Published: 2017-06-22 16:28
Last Updated: 2017-06-22 16:28
French President Emmanuel Macron's government on Thursday set out a tough new anti-terrorism law that has already faced protests from civil rights groups.
The proposals presented to the first meeting of the reshuffled cabinet are designed to allow the lifting of the state of emergency that has been in place in France since the November 2015 attacks.
The government has extended the state of emergency five times since it was introduced by the then Socialist government in response to coordinated shootings and suicide bombings in Paris that killed 130 people in November 2015.
The current provision expires in mid-July when it is expected to be extended again until November 1 while the new law is prepared.
The legislation has received the go-ahead from France's top administrative court despite concerns from rights groups including Amnesty International and Human Rights Watch that it will enshrine into law draconian powers allowed under the state of emergency.
Amnesty complained last month, for example, that French authorities were abusing anti-terrorism measures by using them to curb legitimate protests.
France has been consistently targeted by jihadists since 2015.

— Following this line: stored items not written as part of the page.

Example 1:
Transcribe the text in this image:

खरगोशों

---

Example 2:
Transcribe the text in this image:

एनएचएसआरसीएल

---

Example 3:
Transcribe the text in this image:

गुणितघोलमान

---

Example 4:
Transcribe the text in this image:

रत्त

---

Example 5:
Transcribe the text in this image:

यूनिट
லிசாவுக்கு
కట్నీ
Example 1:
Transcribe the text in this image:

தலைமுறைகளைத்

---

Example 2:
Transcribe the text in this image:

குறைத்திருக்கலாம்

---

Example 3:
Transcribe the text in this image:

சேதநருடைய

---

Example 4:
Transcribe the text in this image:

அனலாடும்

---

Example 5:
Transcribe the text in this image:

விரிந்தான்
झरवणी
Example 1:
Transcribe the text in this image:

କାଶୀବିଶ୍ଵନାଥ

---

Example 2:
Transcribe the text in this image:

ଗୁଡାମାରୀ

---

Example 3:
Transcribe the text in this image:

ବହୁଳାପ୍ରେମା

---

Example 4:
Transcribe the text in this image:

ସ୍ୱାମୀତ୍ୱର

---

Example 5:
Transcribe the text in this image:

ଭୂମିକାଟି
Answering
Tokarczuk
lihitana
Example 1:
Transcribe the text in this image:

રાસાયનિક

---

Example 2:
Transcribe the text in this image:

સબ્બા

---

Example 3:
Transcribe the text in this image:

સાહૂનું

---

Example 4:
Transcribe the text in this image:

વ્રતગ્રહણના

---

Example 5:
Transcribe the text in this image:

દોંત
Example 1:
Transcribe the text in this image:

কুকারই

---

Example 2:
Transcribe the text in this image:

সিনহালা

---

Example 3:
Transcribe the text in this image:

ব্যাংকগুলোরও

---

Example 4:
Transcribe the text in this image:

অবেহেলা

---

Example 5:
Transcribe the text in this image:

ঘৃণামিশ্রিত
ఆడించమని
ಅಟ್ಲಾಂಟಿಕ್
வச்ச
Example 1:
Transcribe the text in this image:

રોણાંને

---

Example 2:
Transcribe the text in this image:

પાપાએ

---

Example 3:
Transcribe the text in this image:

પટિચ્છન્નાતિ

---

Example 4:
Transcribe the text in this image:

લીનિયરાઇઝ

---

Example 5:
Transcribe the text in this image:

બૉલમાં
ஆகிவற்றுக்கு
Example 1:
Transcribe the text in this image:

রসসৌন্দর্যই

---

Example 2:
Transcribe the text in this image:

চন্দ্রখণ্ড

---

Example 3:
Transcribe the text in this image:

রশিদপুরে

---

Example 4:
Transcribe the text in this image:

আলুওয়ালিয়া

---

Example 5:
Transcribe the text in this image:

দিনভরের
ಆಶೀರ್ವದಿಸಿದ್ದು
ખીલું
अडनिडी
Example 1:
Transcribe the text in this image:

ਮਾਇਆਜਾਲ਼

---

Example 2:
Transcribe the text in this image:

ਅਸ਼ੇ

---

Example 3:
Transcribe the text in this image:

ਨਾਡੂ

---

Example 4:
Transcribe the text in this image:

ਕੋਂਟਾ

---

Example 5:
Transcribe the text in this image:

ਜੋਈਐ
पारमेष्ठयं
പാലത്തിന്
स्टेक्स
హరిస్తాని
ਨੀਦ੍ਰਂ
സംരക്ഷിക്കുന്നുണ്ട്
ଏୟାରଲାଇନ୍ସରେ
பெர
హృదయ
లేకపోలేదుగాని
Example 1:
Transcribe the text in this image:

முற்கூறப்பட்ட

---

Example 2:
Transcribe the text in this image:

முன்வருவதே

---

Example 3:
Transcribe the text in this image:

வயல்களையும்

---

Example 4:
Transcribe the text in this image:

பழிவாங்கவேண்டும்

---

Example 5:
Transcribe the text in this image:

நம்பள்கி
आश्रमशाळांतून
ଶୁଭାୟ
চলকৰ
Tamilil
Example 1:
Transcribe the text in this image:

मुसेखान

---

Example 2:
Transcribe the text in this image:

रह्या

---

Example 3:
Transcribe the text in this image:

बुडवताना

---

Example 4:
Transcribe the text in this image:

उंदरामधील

The ever-present threat was underlined on Monday when a man rammed a car laden with guns and gas bottles into a police van on Paris' Champs-Elysees avenue.
The driver of the car, 31-year-old suspected Islamist Adam Djaziri, died in the attack but no-one else was injured.
The new law would give local authorities greater powers to act to protect an event or location thought to be at risk from attack, without first seeking permission from the courts.
Local authorities could, for example, decide to put in place a security cordon and carry out bag checks and searches using private guards without seeking approval beforehand.
The draft law would also allow places of worship thought to be promoting extremism to be shut down for up to six months.
- 'Strikes right balance' -
Prime Minister Edouard Philippe argued it struck the "right balance" between respecting freedoms and reinforcing security.
"We want to guarantee security and we want to do so while respecting the law and the constitution... and we cannot stop living our lives," he told TF1 on Wednesday.
French authorities have launched a review of gun ownership after it emerged that the driver of the car on the Champs-Elysees had been legally allowed to possess firearms despite being on an extremist watchlist since 2015.
Interior Minister Gerard Collomb, who retained his job in Wednesday's reshuffle, said the attack was a timely response to those questioning the necessity of the new law.
"You can see that the state of France today necessitates it," Collomb said, speaking on Monday.
"If we want to effectively ensure the security of our citizens, we must be able to take a certain number of measures," he added.
Since the large-scale Paris attacks in November 2015 and last year's Nice truck attack, which were both claimed by the Islamic State group, attacks have mainly been smaller and aimed at the security forces.
A known extremist shot dead a policeman on the Champs-Elysees in April, just days before the first round of the presidential election.
Macron on Wednesday named a new centrist cabinet after his party won a commanding majority in parliamentary elections.
In a cabinet that continues to bridge the left-right divide, he appointed little-known railway executive Florence Parly as defence minister and constitutional lawyer Nicole Belloubet was made justice minister.
Veteran Socialist Jean-Yves Le Drian remains in post as foreign minister, as does conservative Finance Minister Bruno Le Maire.
After chairing the cabinet meeting, Macron headed to his first European Union summit.
The 39-year-old president said in an interview Wednesday that Europe was capable of transforming the world with France as a driving force.